I’ve recently jumped into the activated nut milk bandwagon and am loving it!
Whilst some may think that activated nuts sounds like a modern fad, most traditional cultures soak, sprout and ferment nuts and grains and this has been in practice for centuries. It’s not that it’s been invented, rather it’s being re-discovered.
Activating nuts and seeds is the process of soaking raw nuts and seeds in salt water for a period of time that is long enough to start the nuts and seeds germinating. This process is believed to breakdown the Phytic Acid in the nuts and seeds and in turn you get what raw foodies call a “live” nut full of accessible nutrients that beforehand where bonded up in the Phytic Acid.
Phytic acid binds with minerals and stops our bodies from absorbing these major nutrients properly. Enzyme inhibitors in the nuts can also interfere with our natural digestive enzymes, further reducing our ability to digest and uptake nutrients.
Whilst phytic acid and enzyme inhibitors naturally occur within growing nuts, they are not so compatible with the human body. Whilst a moderate intake of phytates may be associated with lowered cancer risk, an excessive intake may interfere with our bodies’ digestion and absorption.
As nuts have loads of goodness, we want to extract all their rich benefits when we eat them. However, much of this goodness is essentially ‘locked up’ by enzyme inhibitors and phytic acid, preventing our body from absorbing nuts’ nutrients fully. So what can we do about it? We activate them!
Activation stimulates the early germination and sprouting process within the nut and seed. This has a twofold benefit; firstly, enzyme inhibitors are disarmed so that the plant can begin its next stage of growth. At the same time, phytic acid levels drop as the nut taps into this energy store in preparation for its impending growth spurt.
Soaking and sprouting mimics germination, essentially waking up the nut or seed so that we can absorb the highest amount of nutrition it has to offer.
The good news? The substances which block nutrient absorption are disabled, whilst the other beneficial nutrients remain intact. We end up with a delicious, nutritious snack that our bodies can easily digest and absorb!
Are Activated Nuts better for you?
Activated nuts are not only great because they don’t contain enzyme inhibitors and phytic acid. They’re also great because they contain more readily available nutrients.

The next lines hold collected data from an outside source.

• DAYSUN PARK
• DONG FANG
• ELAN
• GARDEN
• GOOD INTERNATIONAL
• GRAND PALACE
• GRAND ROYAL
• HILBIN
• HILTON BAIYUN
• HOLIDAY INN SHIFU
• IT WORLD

The process of activating causes the levels of proteins and essential vitamins to increase above those of un-activated nuts. They’re easier to digest, gentler on tummies and because they’ve started to sprout, they’re alive again and chock-full of nutrients! There are many reports of people who couldn’t eat nuts before, but who can now tolerate eating nuts and seeds that have been activated.
How To Consume Activated Nuts
Once the nuts have been soaked for 7-12 hours in warm water and salt, they are then rinsed, drained and dehydrated in a very low temperature oven or dehydrator. The dried nuts are then stored in an airtight container.
Activated nuts can also be pulverized with water using cold press method, poured through a nut milk bag, cheesecloth or other fine mesh strainer to separate the pulp from the liquid. Sweeteners like maple syrup, honey or coconut nectar can be added. Nut milk is indeed a very refreshing and wholesome beverage for the whole family, except for children below 2 years of age and those who are allergic to tree nuts.